I process one hundred thousand (100,000) documents (the average length of a document is about 500 terms). For each document I want to get similar top k documents (for example, k = 5) by the similarity of cosines. So how to do this efficiently with Python .
Here is what I did:
- for each document, perform text segmentation, delete stop words, counter frequency (tf)
- so we get a tf matrix, about 100,000 documents * 600,000 terms
- do 1 - pairwise_distances (tf_matrix, metric = "cosine")
- for each document, get the best similar documents.
I run my code on i5-2.5GHz, 12 hours, but it still works. So I want to know how to optimize my code or procedure.
Here is my thought:
- for each document, make a function selection, just save the terms, tf> 1
- clustering first, then calculate the cosine similarity in each cluster
- since I just need the best similar documents, do I need to calculate all paired cosine similarities?
- Python programming or concurrent programming?
So do you have a good idea?
Many thanks.
I know there is a similar question , but that is not what I want.
Update1
Thanks to @orange, after profiling, I found that step 2 was a bottleneck!
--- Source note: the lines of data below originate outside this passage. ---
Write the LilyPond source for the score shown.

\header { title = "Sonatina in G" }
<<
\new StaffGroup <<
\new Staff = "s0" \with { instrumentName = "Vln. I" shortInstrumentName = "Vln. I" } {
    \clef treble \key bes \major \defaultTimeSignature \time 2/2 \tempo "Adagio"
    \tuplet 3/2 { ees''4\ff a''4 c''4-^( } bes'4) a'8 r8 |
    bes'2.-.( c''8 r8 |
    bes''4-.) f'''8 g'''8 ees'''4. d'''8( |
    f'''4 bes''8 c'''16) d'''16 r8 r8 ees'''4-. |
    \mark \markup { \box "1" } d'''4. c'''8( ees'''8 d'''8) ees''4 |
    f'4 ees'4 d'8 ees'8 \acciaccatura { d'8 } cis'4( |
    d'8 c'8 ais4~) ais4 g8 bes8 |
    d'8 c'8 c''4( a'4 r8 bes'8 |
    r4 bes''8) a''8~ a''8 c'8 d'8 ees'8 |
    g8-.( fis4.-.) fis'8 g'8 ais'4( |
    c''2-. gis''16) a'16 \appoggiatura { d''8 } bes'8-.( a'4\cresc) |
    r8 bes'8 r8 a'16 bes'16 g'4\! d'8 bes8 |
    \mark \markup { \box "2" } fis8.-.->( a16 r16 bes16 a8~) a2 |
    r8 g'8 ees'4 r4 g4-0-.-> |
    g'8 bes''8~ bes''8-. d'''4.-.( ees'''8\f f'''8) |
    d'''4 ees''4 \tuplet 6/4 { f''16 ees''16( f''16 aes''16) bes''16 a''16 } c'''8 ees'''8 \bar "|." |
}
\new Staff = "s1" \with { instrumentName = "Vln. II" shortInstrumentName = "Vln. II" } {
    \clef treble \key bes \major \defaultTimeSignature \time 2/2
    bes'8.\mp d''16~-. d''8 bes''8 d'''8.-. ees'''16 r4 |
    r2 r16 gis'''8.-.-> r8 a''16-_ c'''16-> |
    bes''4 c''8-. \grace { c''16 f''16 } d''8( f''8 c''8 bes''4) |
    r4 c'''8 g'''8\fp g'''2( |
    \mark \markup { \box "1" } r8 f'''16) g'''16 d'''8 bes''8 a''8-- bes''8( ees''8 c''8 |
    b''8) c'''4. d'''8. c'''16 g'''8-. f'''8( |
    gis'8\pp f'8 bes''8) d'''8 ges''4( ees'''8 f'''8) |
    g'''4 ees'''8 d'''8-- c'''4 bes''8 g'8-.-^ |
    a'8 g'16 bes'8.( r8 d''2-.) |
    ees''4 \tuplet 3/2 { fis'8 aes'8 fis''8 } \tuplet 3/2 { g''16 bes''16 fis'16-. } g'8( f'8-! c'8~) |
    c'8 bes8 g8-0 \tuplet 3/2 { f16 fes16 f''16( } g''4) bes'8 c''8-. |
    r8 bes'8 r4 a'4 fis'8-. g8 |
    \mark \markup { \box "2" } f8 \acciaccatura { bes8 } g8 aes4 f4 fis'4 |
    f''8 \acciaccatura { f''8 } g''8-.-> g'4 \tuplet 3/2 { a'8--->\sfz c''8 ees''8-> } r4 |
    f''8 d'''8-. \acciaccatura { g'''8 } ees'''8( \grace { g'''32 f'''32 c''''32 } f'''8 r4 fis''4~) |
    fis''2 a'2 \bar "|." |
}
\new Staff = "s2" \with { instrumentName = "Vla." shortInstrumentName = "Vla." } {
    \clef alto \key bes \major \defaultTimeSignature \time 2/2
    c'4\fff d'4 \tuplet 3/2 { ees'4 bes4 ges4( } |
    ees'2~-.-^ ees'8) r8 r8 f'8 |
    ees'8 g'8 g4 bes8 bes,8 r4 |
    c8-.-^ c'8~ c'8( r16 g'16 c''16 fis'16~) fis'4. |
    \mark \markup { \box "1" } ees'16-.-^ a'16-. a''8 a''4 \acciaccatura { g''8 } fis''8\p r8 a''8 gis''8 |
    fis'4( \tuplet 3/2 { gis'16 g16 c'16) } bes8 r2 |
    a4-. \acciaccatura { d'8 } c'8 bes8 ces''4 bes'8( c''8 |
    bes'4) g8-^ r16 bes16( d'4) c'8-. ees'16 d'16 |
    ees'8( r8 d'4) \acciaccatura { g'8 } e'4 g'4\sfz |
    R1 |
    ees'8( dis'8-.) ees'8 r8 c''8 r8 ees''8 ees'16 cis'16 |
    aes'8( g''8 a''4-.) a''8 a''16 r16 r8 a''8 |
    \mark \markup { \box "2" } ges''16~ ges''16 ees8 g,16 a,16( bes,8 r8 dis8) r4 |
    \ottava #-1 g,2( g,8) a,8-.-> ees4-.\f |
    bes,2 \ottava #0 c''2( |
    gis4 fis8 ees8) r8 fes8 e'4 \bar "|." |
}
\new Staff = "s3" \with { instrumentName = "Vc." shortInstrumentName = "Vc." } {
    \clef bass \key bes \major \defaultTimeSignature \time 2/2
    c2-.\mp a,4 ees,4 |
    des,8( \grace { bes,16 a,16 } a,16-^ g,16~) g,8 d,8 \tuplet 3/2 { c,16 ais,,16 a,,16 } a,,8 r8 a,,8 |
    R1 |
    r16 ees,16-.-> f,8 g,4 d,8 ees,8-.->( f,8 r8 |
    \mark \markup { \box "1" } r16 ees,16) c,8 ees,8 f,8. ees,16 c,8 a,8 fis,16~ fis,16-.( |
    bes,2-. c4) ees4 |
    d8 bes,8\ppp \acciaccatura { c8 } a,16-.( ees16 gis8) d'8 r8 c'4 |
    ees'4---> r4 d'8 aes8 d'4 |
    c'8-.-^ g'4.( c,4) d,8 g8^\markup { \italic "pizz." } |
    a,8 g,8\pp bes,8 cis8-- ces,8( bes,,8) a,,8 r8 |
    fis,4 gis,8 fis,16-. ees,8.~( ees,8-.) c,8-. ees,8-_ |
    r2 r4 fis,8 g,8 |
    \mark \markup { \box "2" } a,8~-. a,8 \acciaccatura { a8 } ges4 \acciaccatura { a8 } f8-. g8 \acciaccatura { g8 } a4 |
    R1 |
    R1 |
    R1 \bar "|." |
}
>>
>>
Here is a sample code:
def construct_dt_matrix():
dt_matrix = pd.DataFrame(columns=['docid'])
docid = 0
for f in files:
dt_matrix.loc[docid] = [0] * dt_matrix.shape[1]
dt_matrix.set_value(docid, 'docid', docid)
for key, value in cleaned_dict.items():
if key not in dt_matrix.columns.values:
dt_matrix[key] = 0
dt_matrix.set_value(docid, key, value)
docid += 1
So, the bottleneck adds new rows and columns to pandas. Any idea?